Adapté du deuxième roman de Patricia Highsmith publié sous pseudonyme en 1952, Carol est un film d’amour qui peut toucher toutes celles et ceux qui sont ou ont été amoureux, quelle que soit leur orientation sexuelle. La construction en un long flash-back confère au récit une distance mélancolique.

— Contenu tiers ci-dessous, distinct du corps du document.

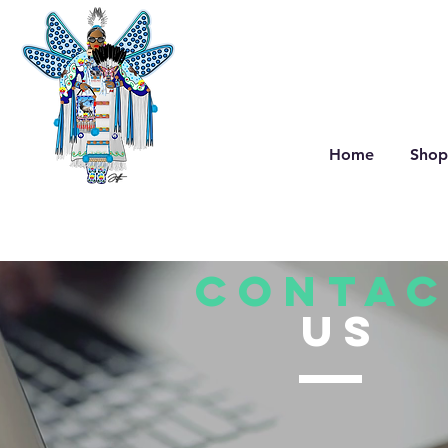
Home
Shop
CONTAC
US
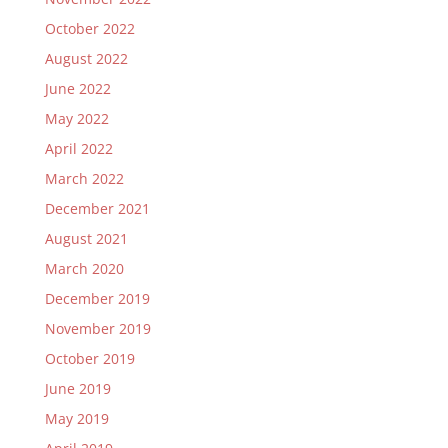
October 2022
August 2022
June 2022
May 2022
April 2022
March 2022
December 2021
August 2021
March 2020
December 2019
November 2019
October 2019
June 2019
May 2019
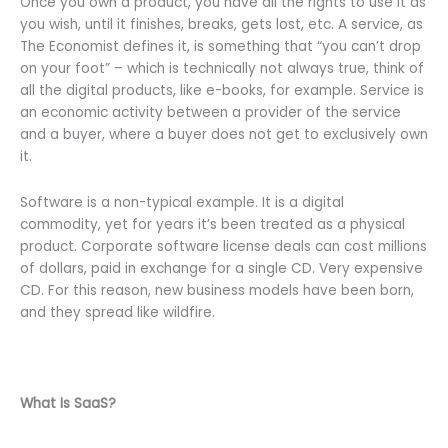
Once you own a product, you have all the rights to use it as
you wish, until it finishes, breaks, gets lost, etc. A service, as
The Economist defines it, is something that “you can’t drop
on your foot” – which is technically not always true, think of
all the digital products, like e-books, for example. Service is
an economic activity between a provider of the service
and a buyer, where a buyer does not get to exclusively own
it.
Software is a non-typical example. It is a digital
commodity, yet for years it’s been treated as a physical
product. Corporate software license deals can cost millions
of dollars, paid in exchange for a single CD. Very expensive
CD. For this reason, new business models have been born,
and they spread like wildfire.
What Is SaaS?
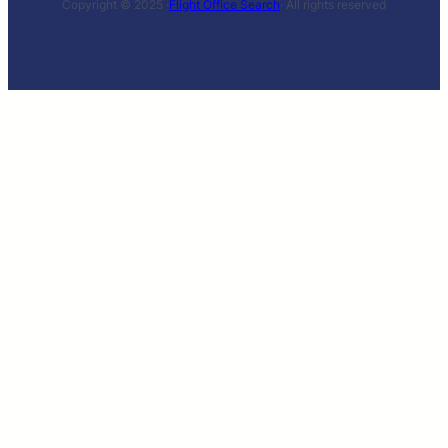
Copyright © 2025 ·
Flight Office Search
· All rights reserved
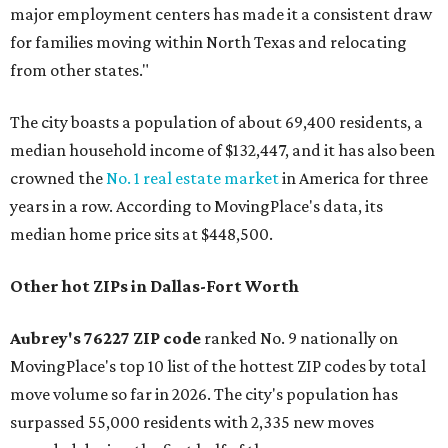
major employment centers has made it a consistent draw
for families moving within North Texas and relocating
from other states."
The city boasts a population of about 69,400 residents, a
median household income of $132,447, and it has also been
crowned the
No. 1 real estate market
in America for three
years in a row. According to MovingPlace's data, its
median home price sits at $448,500.
Other hot ZIPs in Dallas-Fort Worth
Aubrey's 76227 ZIP code
ranked No. 9 nationally on
MovingPlace's top 10 list of the hottest ZIP codes by total
move volume so far in 2026. The city's population has
surpassed 55,000 residents with 2,335 new moves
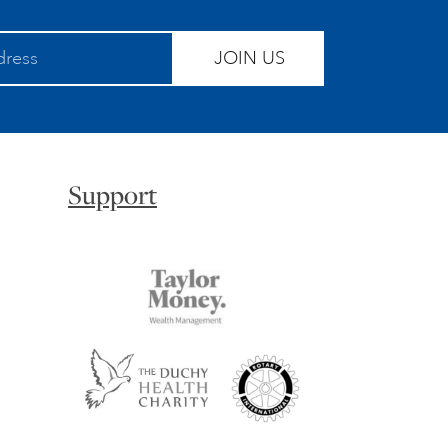
JOIN US
Support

Depuis le générique, dont les titrages lilas annoncent le genre mélo, jusqu’au dernier plan, magnifique - un regard de reconnaissance amoureuse, d’accueil émerveillé -, le film vibre délicatement, pendant deux heures, selon une esthétique pointilliste qui capte l’intensité particulière de l’instant présent, le « je ne sais quoi et le presque rien »[3] : les tons pastels un peu ternes ; la partition à la Philip Glass de Carter Burwell ; le jeu en retenue et sensualité ; l’atmosphère d’un hiver pluvieux à Manhattan, à travers les vitres emperlées des taxis ou dans les lieux classes et feutrés fréquentés par la haute société. Cate Blanchett, impériale, rappelle Lauren Bacall (en blonde), et Rooney Mara (prix d’interprétation féminine à Cannes) Audrey Hepburn.

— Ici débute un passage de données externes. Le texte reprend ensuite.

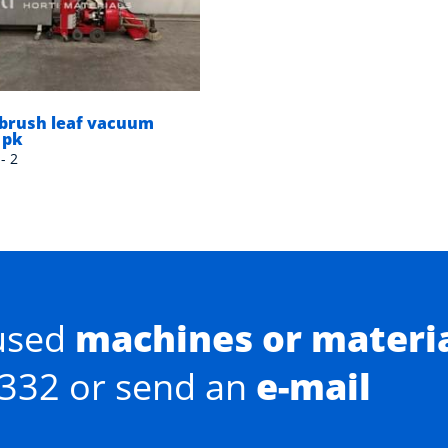
brush leaf vacuum
 pk
- 2
used
machines or materi
0332 or send an
e-mail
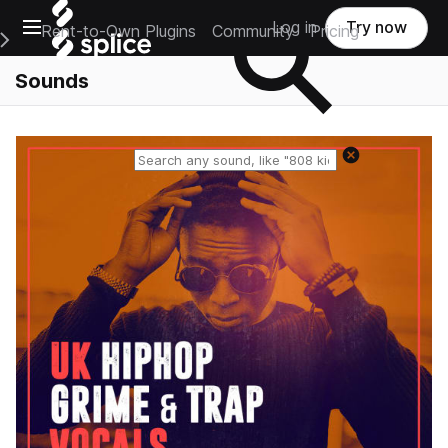
Open main navigation
Log in
Try now
Rent-to-Own Plugins
Community
Pricing
e Main Navigation Menu
Sounds
Reset search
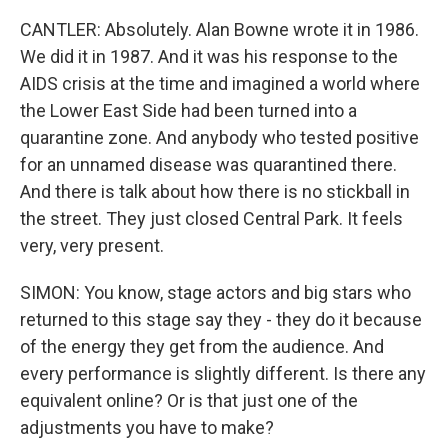
CANTLER: Absolutely. Alan Bowne wrote it in 1986.
We did it in 1987. And it was his response to the
AIDS crisis at the time and imagined a world where
the Lower East Side had been turned into a
quarantine zone. And anybody who tested positive
for an unnamed disease was quarantined there.
And there is talk about how there is no stickball in
the street. They just closed Central Park. It feels
very, very present.
SIMON: You know, stage actors and big stars who
returned to this stage say they - they do it because
of the energy they get from the audience. And
every performance is slightly different. Is there any
equivalent online? Or is that just one of the
adjustments you have to make?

Dommage que les rôles secondaires ne soient considérés que comme des faire-valoir : les hommes manquent de consistance et de charisme, et les autres femmes - les bourgeoises mariées ou les lesbiennes qui repèrent instinctivement leurs pairs - ne sont pas présentées à leur avantage. Le scénario non plus n’est pas exempt de clichés, comme le décalage entre la fille un peu perdue et la femme plus expérimentée, ou encore l’échappée amoureuse proposée par Carol le jour même de Noël et des Christmas carols.
D’Einar à Lili ?
Autre mélo qui surfe sur une vague idéologique actuelle (ici le transgenre) en convoquant une époque passée (la fin des années 20) : The Danish Girl.

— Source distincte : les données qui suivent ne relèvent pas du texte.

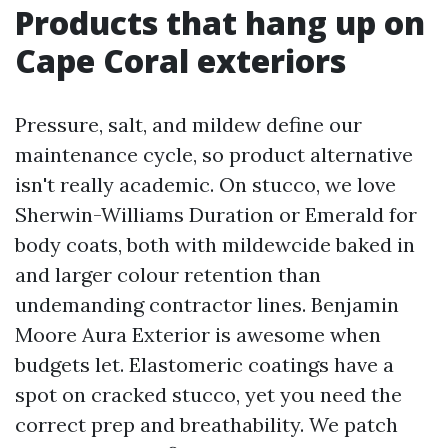
Products that hang up on
Cape Coral exteriors
Pressure, salt, and mildew define our
maintenance cycle, so product alternative
isn't really academic. On stucco, we love
Sherwin-Williams Duration or Emerald for
body coats, both with mildewcide baked in
and larger colour retention than
undemanding contractor lines. Benjamin
Moore Aura Exterior is awesome when
budgets let. Elastomeric coatings have a
spot on cracked stucco, yet you need the
correct prep and breathability. We patch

Einar Wegener est un peintre paysagiste qui connaît un certain succès à Copenhague. Son épouse Gerda, portraitiste, peine à percer. Le tempérament dominateur de Gerda ravit Einar. Un jour, Gerda lui enjoint d’enfiler des bas, une robe, des chaussures à talon, et de prendre une pose féminine pour remplacer un modèle absent. Pour Einar, c’est une soudaine épiphanie identitaire : il jouit intensément de ce travestissement. Il se met à poser régulièrement en femme pour Gerda, et le résultat séduit une grande galerie parisienne. Par jeu, Gerda propose un soir à Einar de se déguiser en femme pour se rendre à une fête. Le personnage de Lili est né. Et s’impose peu à peu à la psyché d’Einar.
En public, Lili minaude et se fait courtiser. La malheureuse Gerda encaisse, et est bientôt désemparée, se retrouvant mariée à un autre être. Elle résiste aux avances de Hans, un ami d’enfance d’Einar, et soutient ce dernier lorsqu’il décide de subir une vaginoplastie, opération alors inédite, à laquelle il ne survivra pas.
Inspiré d’une histoire vraie, The Danish Girl traite son sujet avec humanité, mais de manière affectée et convenue : Tom Hooper, le réalisateur du Discours d’un roi, vise à nouveau les Oscars. Contrairement au message du carton final, le personnage égocentré d’Einar est plus agaçant qu’héroïque, et le jeu d’Eddie Redmayne n’arrange rien. C’est plutôt Gerda (Alicia Vikander, intéressante) qui est exemplaire par sa fidélité conjugale. Le belge Matthias Schœnhaerts (Hans) est comme toujours formidable.
[1] La Vie d’Adèle d’Abelattif Kechiche (2013), La Belle Saison de Catherine Corsini (2015), Free Love, avec Julianne Moore, le mois prochain...
[2] Cf. la série Mad Men, qui commence à la fin des années 50.
[3] Pour reprendre le titre d’un ouvrage du philosophe Vladimir Jankélévitch.